Little purchases can add up quickly and a financial emergency can put you at risk for ruin if you live paycheck to paycheck. If you are struggling to make your car payments each month, a refinance car loan can lower your payments.
The cost of the car, your credit history, and the loan’s terms will influence your interest rate for your car loan. As of 2021, the national average for vehicle loans in the country is 5.27 percent for a five-year lease. However, the interest rate can range from 3 to 10 percent.

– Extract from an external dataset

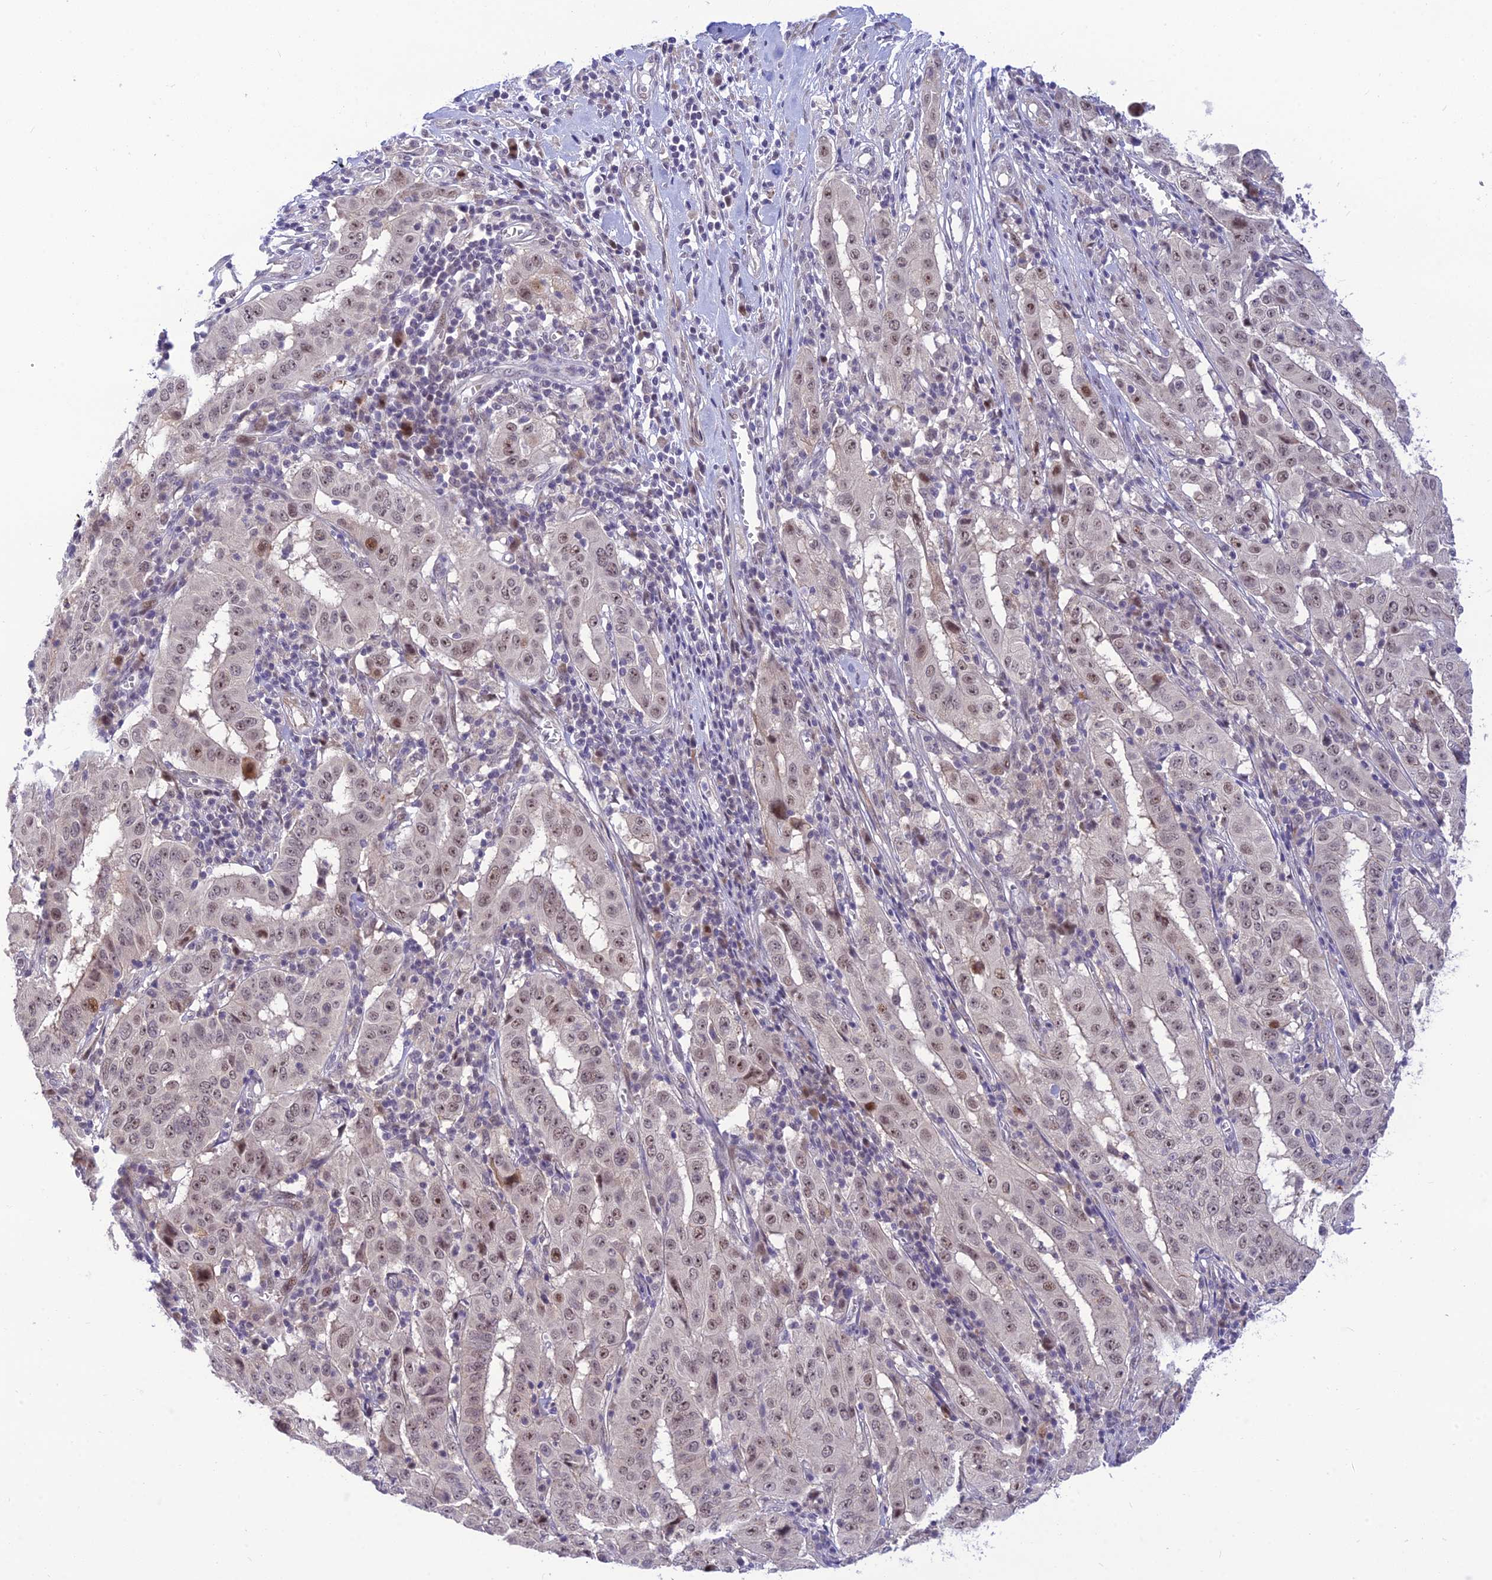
{"staining": {"intensity": "moderate", "quantity": "<25%", "location": "nuclear"}, "tissue": "pancreatic cancer", "cell_type": "Tumor cells", "image_type": "cancer", "snomed": [{"axis": "morphology", "description": "Adenocarcinoma, NOS"}, {"axis": "topography", "description": "Pancreas"}], "caption": "Tumor cells exhibit low levels of moderate nuclear expression in approximately <25% of cells in pancreatic adenocarcinoma.", "gene": "ASPDH", "patient": {"sex": "male", "age": 63}}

If your credit score has increased since you first obtained your car loan, you may be eligible for a lower interest rate. You may be paying around 7 percent when you can refinance for less than 5 percent.
Below are the average interest rates for 60-month car loans based on credit score:
- 720 to 850 – 3.6 percent
- 690 to 719 – 4.95 percent
- 660 to 689 – 7.02 percent
- 620 to 659 – 9.72 percent
- 590 to 619 – 14.06 percent
- 500 to 589 – 15.24 percent
Likewise, the length of your payment plan term can influence your rate. If your refinance car term is fewer months, you may be able to get a lower interest rate.
On average, you can reduce your interest rate by .10 percent if you can change the term to 12 fewer months. Keep in mind that a shorter-term may increase your monthly payment but save you hundreds in interest charges over the next few months.
Alternatively, you may refinance your loan to a lower interest rate with a longer-term. Changing your terms in this way could lower your monthly payment without costing you more interest charges.